Top of SOURCE MATERIAL
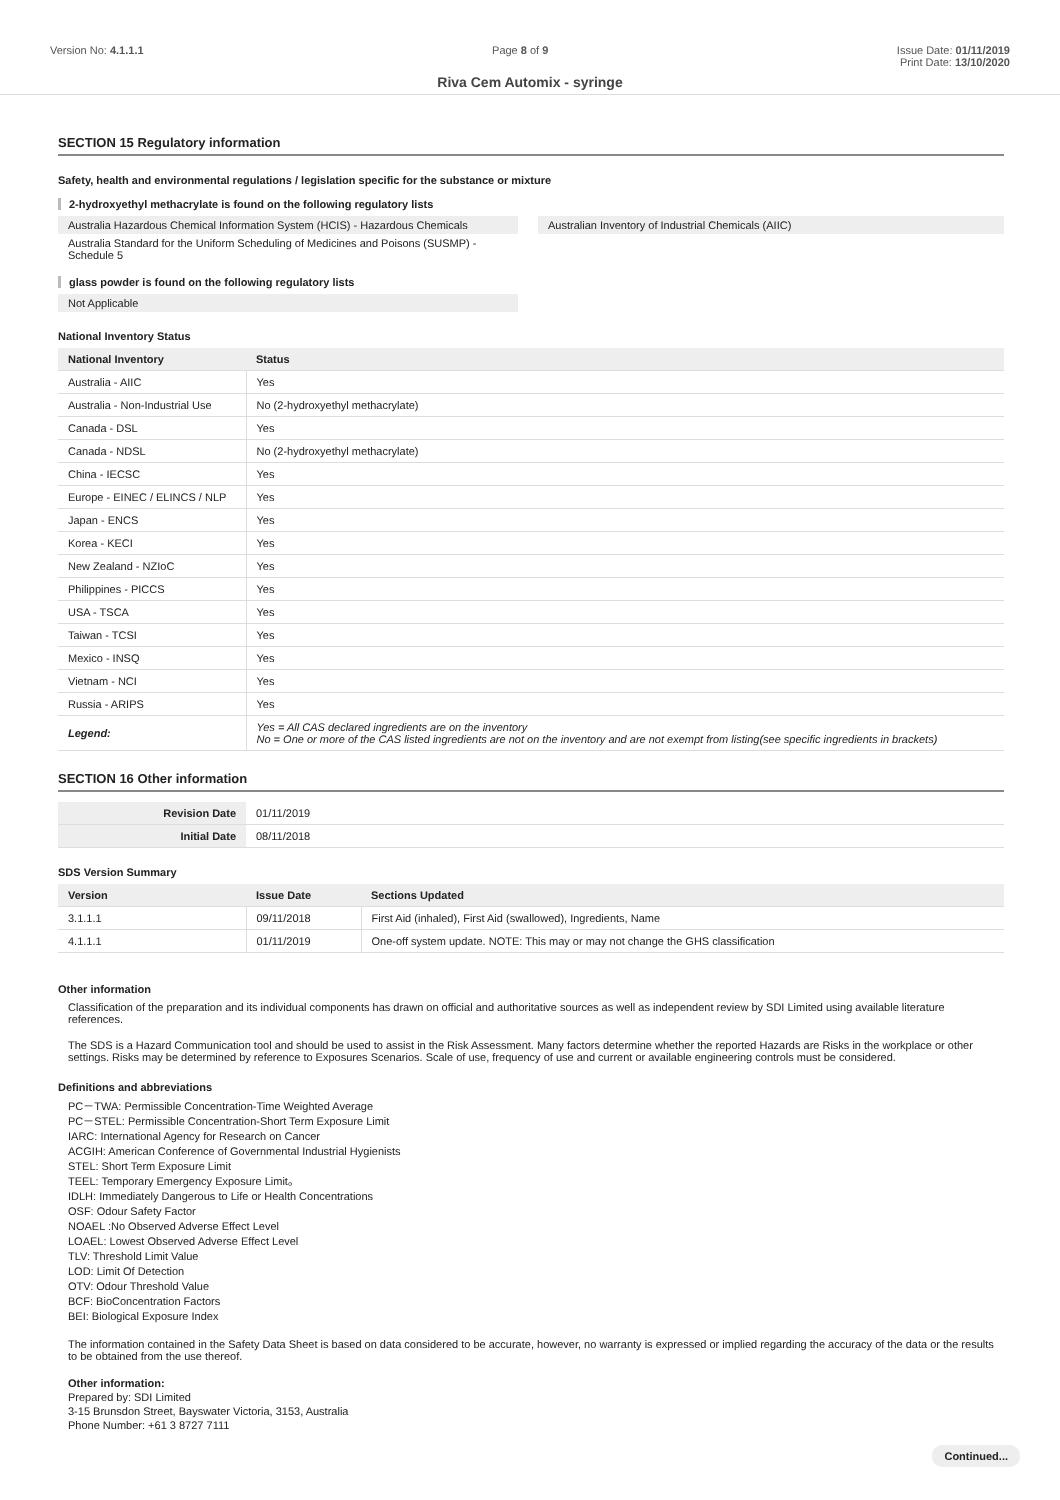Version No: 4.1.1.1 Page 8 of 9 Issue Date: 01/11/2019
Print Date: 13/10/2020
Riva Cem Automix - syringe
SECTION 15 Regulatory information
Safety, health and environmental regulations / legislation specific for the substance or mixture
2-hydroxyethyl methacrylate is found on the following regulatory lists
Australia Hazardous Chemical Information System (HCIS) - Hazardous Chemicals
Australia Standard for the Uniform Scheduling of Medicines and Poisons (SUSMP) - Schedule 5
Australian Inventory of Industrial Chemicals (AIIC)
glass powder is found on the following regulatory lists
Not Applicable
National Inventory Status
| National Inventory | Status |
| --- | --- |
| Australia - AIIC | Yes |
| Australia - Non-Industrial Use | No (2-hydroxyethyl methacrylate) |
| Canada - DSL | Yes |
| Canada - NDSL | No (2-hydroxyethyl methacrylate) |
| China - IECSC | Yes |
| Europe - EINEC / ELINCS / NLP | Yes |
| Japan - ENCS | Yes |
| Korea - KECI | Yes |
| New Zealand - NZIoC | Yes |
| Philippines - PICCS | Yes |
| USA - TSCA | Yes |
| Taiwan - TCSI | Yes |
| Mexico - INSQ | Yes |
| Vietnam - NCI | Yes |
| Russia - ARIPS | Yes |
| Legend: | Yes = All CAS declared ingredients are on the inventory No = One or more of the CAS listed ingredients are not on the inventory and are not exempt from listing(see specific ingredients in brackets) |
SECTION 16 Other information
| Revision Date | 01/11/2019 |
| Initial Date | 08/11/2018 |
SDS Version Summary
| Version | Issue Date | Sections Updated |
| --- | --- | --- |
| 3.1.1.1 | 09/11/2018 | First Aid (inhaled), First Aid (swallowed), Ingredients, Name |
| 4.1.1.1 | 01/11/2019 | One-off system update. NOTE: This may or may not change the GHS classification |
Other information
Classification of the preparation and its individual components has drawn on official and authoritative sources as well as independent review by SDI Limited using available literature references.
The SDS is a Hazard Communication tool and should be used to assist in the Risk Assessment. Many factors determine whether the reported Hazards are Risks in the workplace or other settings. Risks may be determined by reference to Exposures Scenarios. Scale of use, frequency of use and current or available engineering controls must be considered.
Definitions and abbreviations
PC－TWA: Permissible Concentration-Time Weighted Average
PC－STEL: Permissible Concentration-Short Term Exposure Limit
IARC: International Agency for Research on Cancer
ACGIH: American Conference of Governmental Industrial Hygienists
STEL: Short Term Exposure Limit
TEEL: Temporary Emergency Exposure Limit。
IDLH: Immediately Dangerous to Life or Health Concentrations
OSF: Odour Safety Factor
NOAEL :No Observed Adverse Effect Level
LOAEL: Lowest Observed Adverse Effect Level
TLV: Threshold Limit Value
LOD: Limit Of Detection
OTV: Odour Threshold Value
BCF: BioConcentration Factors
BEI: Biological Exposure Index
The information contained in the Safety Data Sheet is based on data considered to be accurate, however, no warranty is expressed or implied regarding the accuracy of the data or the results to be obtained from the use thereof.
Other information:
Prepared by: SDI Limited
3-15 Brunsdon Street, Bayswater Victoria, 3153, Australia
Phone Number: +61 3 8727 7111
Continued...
Bottom of SOURCE MATERIAL
Top of SOURCE MATERIAL
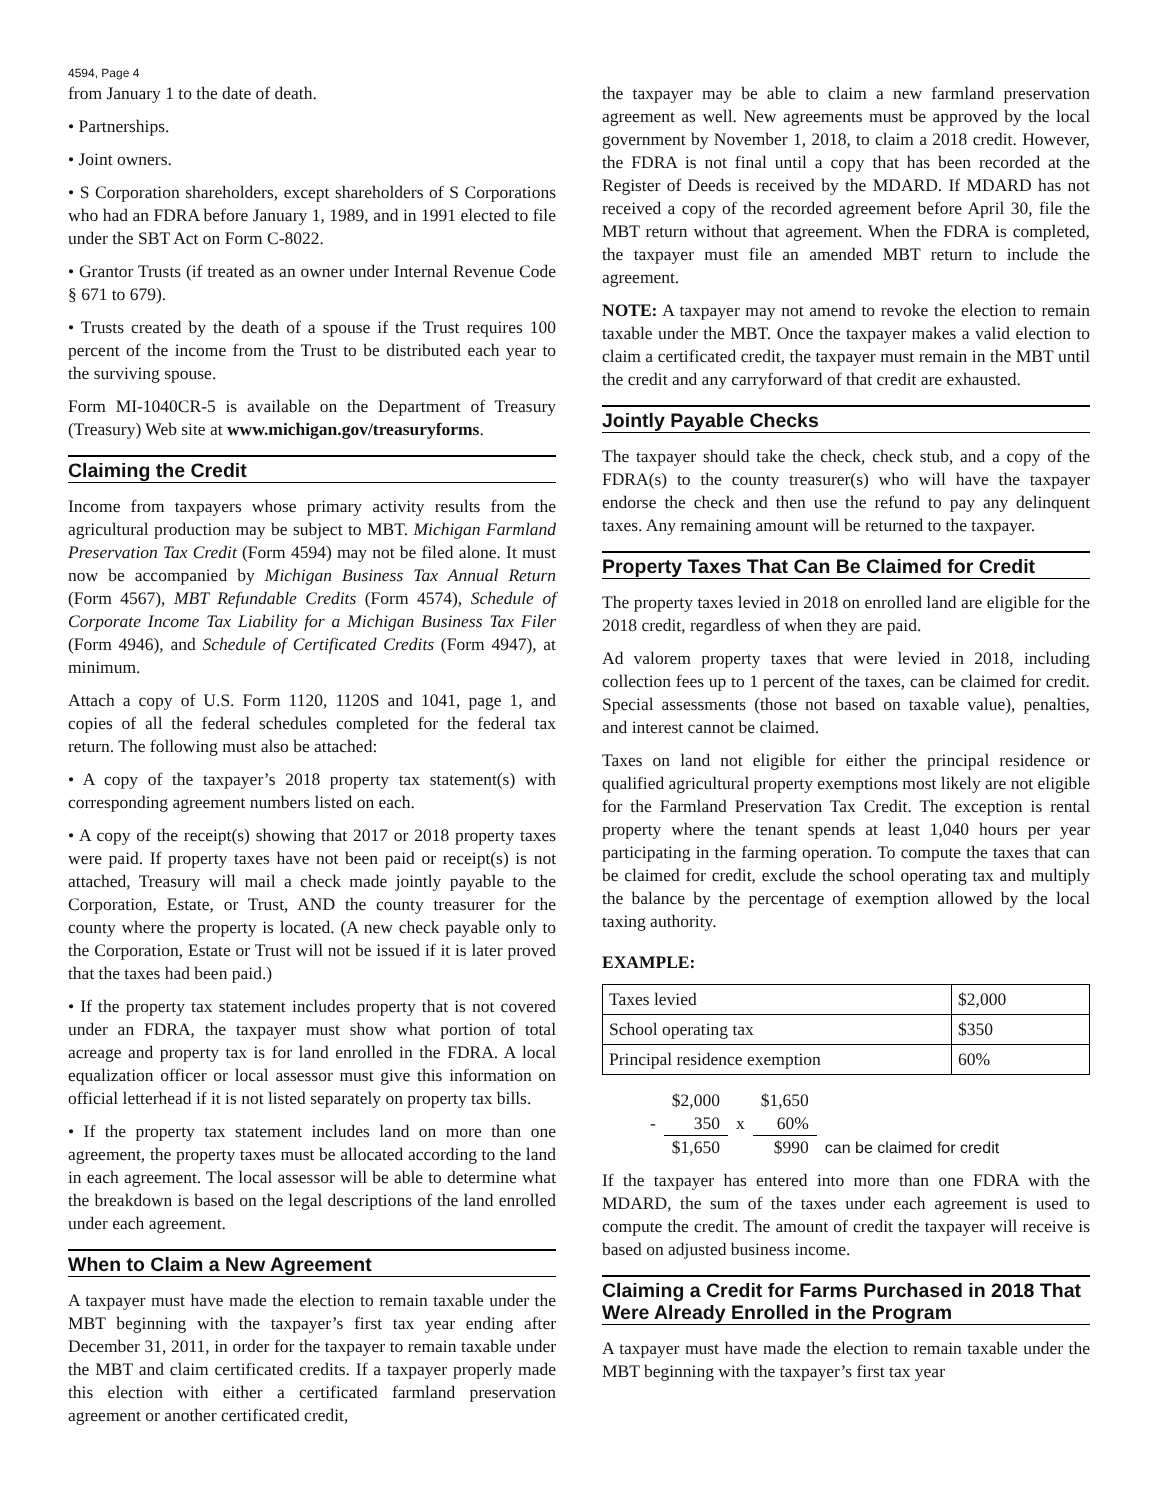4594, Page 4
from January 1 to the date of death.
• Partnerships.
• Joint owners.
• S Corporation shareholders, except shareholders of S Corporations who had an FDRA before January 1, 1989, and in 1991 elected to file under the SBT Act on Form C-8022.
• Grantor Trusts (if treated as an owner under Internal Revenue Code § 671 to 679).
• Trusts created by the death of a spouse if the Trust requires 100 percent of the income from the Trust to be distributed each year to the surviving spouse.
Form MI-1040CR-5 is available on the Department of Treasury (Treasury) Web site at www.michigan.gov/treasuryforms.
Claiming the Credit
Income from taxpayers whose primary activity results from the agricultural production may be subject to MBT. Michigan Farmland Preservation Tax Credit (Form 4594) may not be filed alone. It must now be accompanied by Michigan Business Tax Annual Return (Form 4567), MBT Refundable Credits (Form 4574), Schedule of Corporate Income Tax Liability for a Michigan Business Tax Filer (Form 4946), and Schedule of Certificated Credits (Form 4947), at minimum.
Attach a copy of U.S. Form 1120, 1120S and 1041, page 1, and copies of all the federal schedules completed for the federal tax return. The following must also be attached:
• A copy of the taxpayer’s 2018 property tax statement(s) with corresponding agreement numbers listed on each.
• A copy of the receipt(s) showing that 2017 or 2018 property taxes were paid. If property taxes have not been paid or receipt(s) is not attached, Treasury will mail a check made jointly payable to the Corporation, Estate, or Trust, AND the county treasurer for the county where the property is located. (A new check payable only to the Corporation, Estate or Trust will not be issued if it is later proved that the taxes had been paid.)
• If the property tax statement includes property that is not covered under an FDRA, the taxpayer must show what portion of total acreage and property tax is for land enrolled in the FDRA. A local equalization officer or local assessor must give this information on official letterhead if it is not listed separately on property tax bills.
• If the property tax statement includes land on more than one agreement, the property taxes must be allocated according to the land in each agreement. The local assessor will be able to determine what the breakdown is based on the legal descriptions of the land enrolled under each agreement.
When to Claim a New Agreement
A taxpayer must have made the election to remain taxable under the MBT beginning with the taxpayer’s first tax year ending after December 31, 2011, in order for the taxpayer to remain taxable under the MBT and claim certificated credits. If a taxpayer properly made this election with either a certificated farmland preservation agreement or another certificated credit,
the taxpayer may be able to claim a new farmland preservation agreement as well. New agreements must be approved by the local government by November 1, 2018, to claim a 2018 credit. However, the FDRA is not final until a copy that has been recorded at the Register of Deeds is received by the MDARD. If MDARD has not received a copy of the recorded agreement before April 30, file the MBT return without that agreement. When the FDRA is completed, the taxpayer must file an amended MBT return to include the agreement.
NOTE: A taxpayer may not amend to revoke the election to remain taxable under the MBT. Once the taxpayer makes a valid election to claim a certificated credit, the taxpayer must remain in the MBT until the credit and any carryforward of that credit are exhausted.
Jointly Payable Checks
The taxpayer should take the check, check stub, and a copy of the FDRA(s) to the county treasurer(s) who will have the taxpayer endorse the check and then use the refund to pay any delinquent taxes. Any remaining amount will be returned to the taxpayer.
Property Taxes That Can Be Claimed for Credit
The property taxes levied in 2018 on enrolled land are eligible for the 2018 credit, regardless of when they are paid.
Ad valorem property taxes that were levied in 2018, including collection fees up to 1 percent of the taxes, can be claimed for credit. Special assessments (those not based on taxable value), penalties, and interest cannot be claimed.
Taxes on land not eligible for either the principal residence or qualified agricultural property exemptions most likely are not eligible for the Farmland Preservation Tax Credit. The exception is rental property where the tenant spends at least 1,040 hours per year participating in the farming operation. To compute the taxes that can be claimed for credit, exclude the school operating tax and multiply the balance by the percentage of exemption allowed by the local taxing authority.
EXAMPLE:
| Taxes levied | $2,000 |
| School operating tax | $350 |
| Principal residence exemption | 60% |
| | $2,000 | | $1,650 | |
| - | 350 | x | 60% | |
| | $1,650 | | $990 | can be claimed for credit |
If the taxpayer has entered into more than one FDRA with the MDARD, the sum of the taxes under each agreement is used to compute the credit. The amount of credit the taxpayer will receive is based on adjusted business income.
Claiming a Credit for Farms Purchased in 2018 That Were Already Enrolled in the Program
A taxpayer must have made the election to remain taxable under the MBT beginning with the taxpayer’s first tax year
Bottom of SOURCE MATERIAL
YOUR ASSIGNMENT => In the data above, start at the line that has "Use | No (2-hydroxyethyl methacrylate) |", stop after the line that has "SDS Version Summary", and print every line in between exactly as it stands.

FINISHED EXERCISE =>
| Australia - Non-Industrial Use | No (2-hydroxyethyl methacrylate) |
| Canada - DSL | Yes |
| Canada - NDSL | No (2-hydroxyethyl methacrylate) |
| China - IECSC | Yes |
| Europe - EINEC / ELINCS / NLP | Yes |
| Japan - ENCS | Yes |
| Korea - KECI | Yes |
| New Zealand - NZIoC | Yes |
| Philippines - PICCS | Yes |
| USA - TSCA | Yes |
| Taiwan - TCSI | Yes |
| Mexico - INSQ | Yes |
| Vietnam - NCI | Yes |
| Russia - ARIPS | Yes |
| Legend: | Yes = All CAS declared ingredients are on the inventory No = One or more of the CAS listed ingredients are not on the inventory and are not exempt from listing(see specific ingredients in brackets) |
SECTION 16 Other information
| Revision Date | 01/11/2019 |
| Initial Date | 08/11/2018 |
SDS Version Summary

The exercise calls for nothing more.